Obama gets this. His first initiative will be to pass a substantial and sustained recovery plan based on putting people to work with public investment in areas vital to our future. He's chosen experienced hands to get that done. In his Cooper Union address during the campaign, he laid out clear principles for re-regulating finance, and curbing the excesses that created the mess we are in.

But his appointment of NY Fed Bank head Tim Geithner as Treasury Secretary can't help but raise concern. Geithner has been, along with Fed Chair Ben Bernanke and Treasury Secretary Hank Paulson, at the center of the erratic and secretive Bush administration reaction to the financial collapse. He'll be ready to go from day one, Obama noted. But go where? As the New York Times editorialized today, the Senate better probe whether Geithner has learned anything in the Paulson follies, for after dispensing what Bloomberg News estimates is more than $7 trillion -- yes trillion -- to keep the banking system from collapsing, things aren't getting much better. The big banks still verge on insolvency and they still aren't lending.

The Citibank deal is a perfect illustration of the failure. After investing $25 billion in Citibank last month, taxpayers learned that, after one more Sunday night perils of Paulson drama, they'd be pumping in another $20 billion, while helping to guarantee $306 billion in Citibank "assets," mostly mortgage backed securities of dubious value. (Citibank takes the first $29 billion in losses; taxpayers cover 90% of the rest).

In return, we get preferred shares that pay 8% dividends and... not much else.. OK, Citibank's dividend is reduced to 1 cent for three years.
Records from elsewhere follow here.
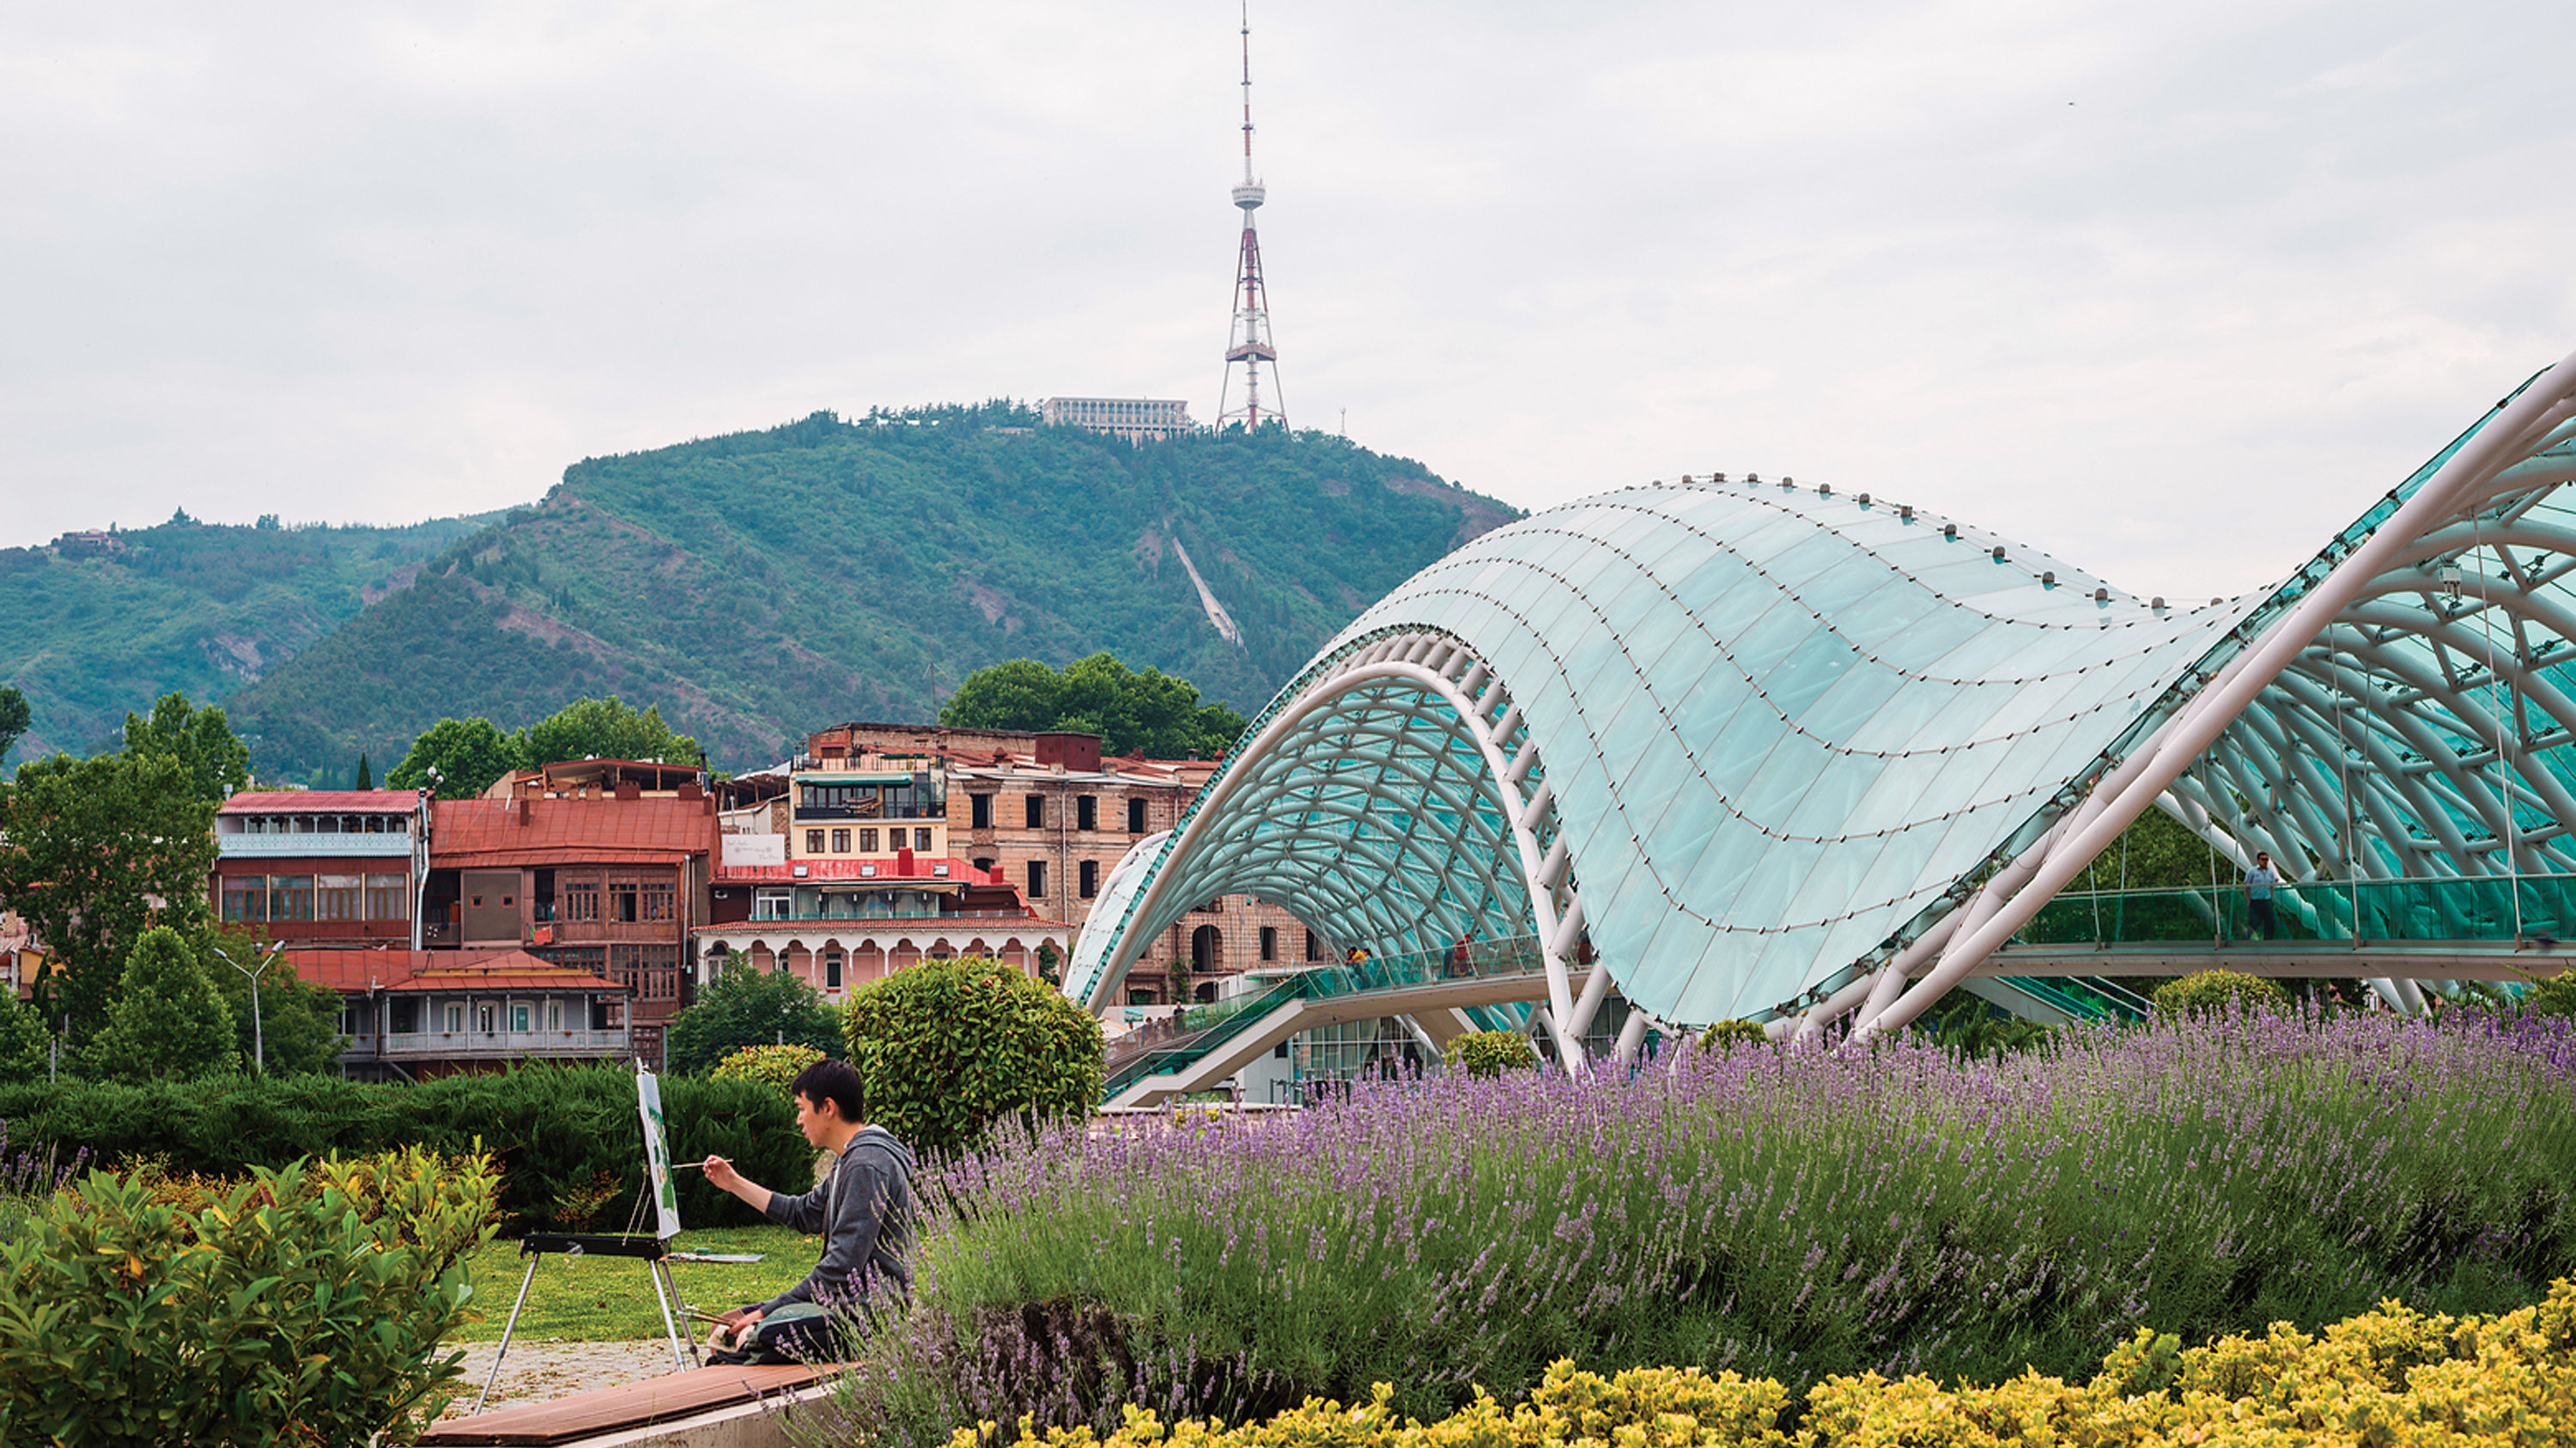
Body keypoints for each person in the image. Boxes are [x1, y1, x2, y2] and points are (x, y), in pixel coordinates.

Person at [701, 1058, 914, 1357]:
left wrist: (767, 1313)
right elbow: (802, 1213)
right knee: (727, 1325)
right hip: (841, 1303)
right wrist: (733, 1183)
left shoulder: (867, 1164)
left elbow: (842, 1266)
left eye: (802, 1108)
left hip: (868, 1315)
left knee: (743, 1340)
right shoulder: (849, 1160)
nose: (799, 1119)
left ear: (827, 1108)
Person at [2245, 852, 2280, 940]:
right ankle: (2245, 939)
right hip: (2255, 901)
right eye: (2263, 859)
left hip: (2267, 901)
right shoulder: (2252, 872)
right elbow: (2246, 887)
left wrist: (2272, 899)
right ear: (2258, 860)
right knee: (2255, 923)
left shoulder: (2270, 873)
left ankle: (2268, 942)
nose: (2265, 861)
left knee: (2270, 922)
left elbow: (2271, 887)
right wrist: (2248, 901)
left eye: (2267, 859)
Executive compensation has to be approved by the Treasury. But senior managers are not fired. The board is not replaced by public representatives. Forced reorganization is not ordered. Unlike the auto companies, Citibank isn't asked for a new plan to save itself. Citibank spokesmen say they will keep on with their current plan. Which as far as anyone can determine consists of layoffs, prayer, incantations, and throwing themselves on the thus far tender mercies of Hank Paulson.

The stock market went up on news of the deal and the announcement of the Obama team. But at the end of this, Citibank, which claims assets of over $3 trillion on and off its balance sheets, still holds hundreds of billions of toxic paper. It's doubtful it can cover the losses it agreed to take under the new deal without going belly up. Speculators know this. Unless the housing bubble reflates or the economy suddenly revives, Citibank will surely be back for more help soon enough. And other mega-banks, also too big to fail -- and too big to succeed -- will line up to get the same treatment.
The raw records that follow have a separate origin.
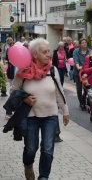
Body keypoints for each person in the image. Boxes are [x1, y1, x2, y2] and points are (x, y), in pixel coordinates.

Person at [11, 38, 69, 180]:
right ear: (35, 55)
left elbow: (59, 92)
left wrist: (65, 112)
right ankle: (28, 165)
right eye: (45, 52)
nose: (49, 54)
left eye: (49, 51)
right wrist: (24, 98)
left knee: (48, 149)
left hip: (50, 116)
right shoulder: (23, 70)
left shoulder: (52, 70)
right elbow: (13, 91)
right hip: (30, 117)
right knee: (31, 149)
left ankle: (43, 177)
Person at [73, 38, 91, 111]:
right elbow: (76, 60)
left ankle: (84, 99)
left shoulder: (90, 51)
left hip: (87, 72)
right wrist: (78, 67)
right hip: (78, 72)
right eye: (83, 43)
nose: (84, 44)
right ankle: (81, 103)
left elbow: (91, 60)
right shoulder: (76, 51)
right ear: (80, 44)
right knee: (79, 88)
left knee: (87, 88)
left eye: (85, 42)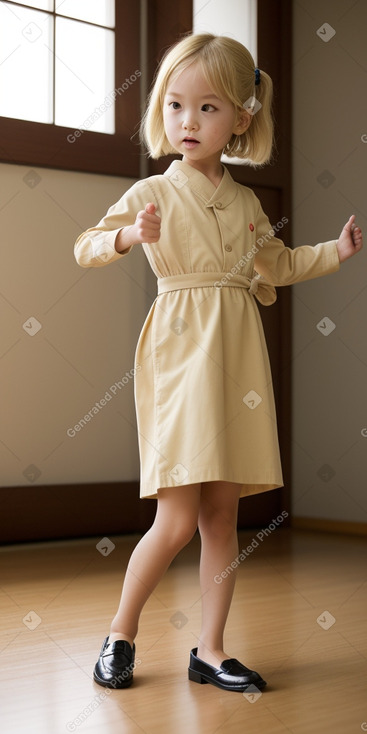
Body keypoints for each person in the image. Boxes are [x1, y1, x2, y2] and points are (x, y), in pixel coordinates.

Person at [74, 33, 363, 692]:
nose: (187, 122)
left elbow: (278, 264)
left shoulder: (244, 202)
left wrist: (334, 253)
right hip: (179, 352)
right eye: (175, 105)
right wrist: (126, 235)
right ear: (161, 111)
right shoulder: (154, 190)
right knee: (175, 518)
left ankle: (209, 649)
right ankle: (119, 634)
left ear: (241, 116)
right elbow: (85, 245)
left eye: (207, 108)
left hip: (235, 354)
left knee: (223, 516)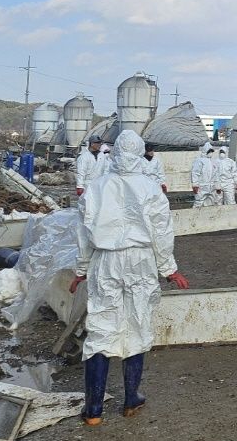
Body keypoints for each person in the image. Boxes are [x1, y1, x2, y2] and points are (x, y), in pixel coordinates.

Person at [69, 130, 189, 426]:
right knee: (136, 325)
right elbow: (162, 232)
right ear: (139, 153)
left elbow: (83, 233)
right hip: (140, 260)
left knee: (101, 328)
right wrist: (168, 269)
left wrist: (81, 270)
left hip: (105, 260)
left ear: (114, 151)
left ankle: (93, 410)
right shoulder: (150, 189)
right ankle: (130, 400)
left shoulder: (97, 187)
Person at [190, 143, 216, 208]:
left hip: (211, 186)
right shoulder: (199, 161)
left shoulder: (212, 161)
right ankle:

Obama has turned the page on Bush's purblind refusal to spend the money needed to get the real economy going. But with the Geithner appointment and the apparent willingness to stand with Paulson going forward, Obama seems perilously close to following the same course as Bush in the banking bailout. For a man who won the presidency understanding that it was time to turn the page, this would be a good place to do just that.